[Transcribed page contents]
▽

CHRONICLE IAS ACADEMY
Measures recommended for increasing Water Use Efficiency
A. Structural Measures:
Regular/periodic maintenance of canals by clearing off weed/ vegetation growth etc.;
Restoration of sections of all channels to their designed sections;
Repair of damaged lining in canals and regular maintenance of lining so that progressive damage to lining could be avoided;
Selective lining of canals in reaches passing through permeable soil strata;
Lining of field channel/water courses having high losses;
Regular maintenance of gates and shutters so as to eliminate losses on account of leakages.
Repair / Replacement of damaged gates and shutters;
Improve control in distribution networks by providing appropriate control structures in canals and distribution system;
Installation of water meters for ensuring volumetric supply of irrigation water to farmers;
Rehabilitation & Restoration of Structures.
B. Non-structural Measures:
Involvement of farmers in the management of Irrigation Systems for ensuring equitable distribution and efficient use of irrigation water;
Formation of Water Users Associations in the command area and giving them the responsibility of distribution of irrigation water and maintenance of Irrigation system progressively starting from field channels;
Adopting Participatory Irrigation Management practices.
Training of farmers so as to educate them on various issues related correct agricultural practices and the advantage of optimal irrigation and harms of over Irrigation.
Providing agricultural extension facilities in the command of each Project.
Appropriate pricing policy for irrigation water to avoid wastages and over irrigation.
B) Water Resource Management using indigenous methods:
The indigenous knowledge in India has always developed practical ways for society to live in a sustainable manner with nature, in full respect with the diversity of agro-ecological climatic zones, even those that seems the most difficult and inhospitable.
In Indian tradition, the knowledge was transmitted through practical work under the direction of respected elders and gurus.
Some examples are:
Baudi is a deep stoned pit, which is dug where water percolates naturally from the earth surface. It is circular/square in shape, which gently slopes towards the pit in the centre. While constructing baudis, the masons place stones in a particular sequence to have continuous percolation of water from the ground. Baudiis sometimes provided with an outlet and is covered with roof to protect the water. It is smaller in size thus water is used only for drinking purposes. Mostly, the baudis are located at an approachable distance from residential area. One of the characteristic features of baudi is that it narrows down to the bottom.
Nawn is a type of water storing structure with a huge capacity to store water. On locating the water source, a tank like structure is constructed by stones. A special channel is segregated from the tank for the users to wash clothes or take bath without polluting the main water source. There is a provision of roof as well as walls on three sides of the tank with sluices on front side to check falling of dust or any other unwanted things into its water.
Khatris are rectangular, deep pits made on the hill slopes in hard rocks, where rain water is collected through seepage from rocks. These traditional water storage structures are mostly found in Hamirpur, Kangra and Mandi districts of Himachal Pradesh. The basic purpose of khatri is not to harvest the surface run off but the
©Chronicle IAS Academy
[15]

△

__Exercise goal__.
Copy every entry exactly, leaving nothing out.

__Answer space__.
CHRONICLE IAS ACADEMY
Measures recommended for increasing Water Use Efficiency
A. Structural Measures:
Regular/periodic maintenance of canals by clearing off weed/ vegetation growth etc.;
Restoration of sections of all channels to their designed sections;
Repair of damaged lining in canals and regular maintenance of lining so that progressive damage to lining could be avoided;
Selective lining of canals in reaches passing through permeable soil strata;
Lining of field channel/water courses having high losses;
Regular maintenance of gates and shutters so as to eliminate losses on account of leakages.
Repair / Replacement of damaged gates and shutters;
Improve control in distribution networks by providing appropriate control structures in canals and distribution system;
Installation of water meters for ensuring volumetric supply of irrigation water to farmers;
Rehabilitation & Restoration of Structures.
B. Non-structural Measures:
Involvement of farmers in the management of Irrigation Systems for ensuring equitable distribution and efficient use of irrigation water;
Formation of Water Users Associations in the command area and giving them the responsibility of distribution of irrigation water and maintenance of Irrigation system progressively starting from field channels;
Adopting Participatory Irrigation Management practices.
Training of farmers so as to educate them on various issues related correct agricultural practices and the advantage of optimal irrigation and harms of over Irrigation.
Providing agricultural extension facilities in the command of each Project.
Appropriate pricing policy for irrigation water to avoid wastages and over irrigation.
B) Water Resource Management using indigenous methods:
The indigenous knowledge in India has always developed practical ways for society to live in a sustainable manner with nature, in full respect with the diversity of agro-ecological climatic zones, even those that seems the most difficult and inhospitable.
In Indian tradition, the knowledge was transmitted through practical work under the direction of respected elders and gurus.
Some examples are:
Baudi is a deep stoned pit, which is dug where water percolates naturally from the earth surface. It is circular/square in shape, which gently slopes towards the pit in the centre. While constructing baudis, the masons place stones in a particular sequence to have continuous percolation of water from the ground. Baudiis sometimes provided with an outlet and is covered with roof to protect the water. It is smaller in size thus water is used only for drinking purposes. Mostly, the baudis are located at an approachable distance from residential area. One of the characteristic features of baudi is that it narrows down to the bottom.
Nawn is a type of water storing structure with a huge capacity to store water. On locating the water source, a tank like structure is constructed by stones. A special channel is segregated from the tank for the users to wash clothes or take bath without polluting the main water source. There is a provision of roof as well as walls on three sides of the tank with sluices on front side to check falling of dust or any other unwanted things into its water.
Khatris are rectangular, deep pits made on the hill slopes in hard rocks, where rain water is collected through seepage from rocks. These traditional water storage structures are mostly found in Hamirpur, Kangra and Mandi districts of Himachal Pradesh. The basic purpose of khatri is not to harvest the surface run off but the
©Chronicle IAS Academy
[15]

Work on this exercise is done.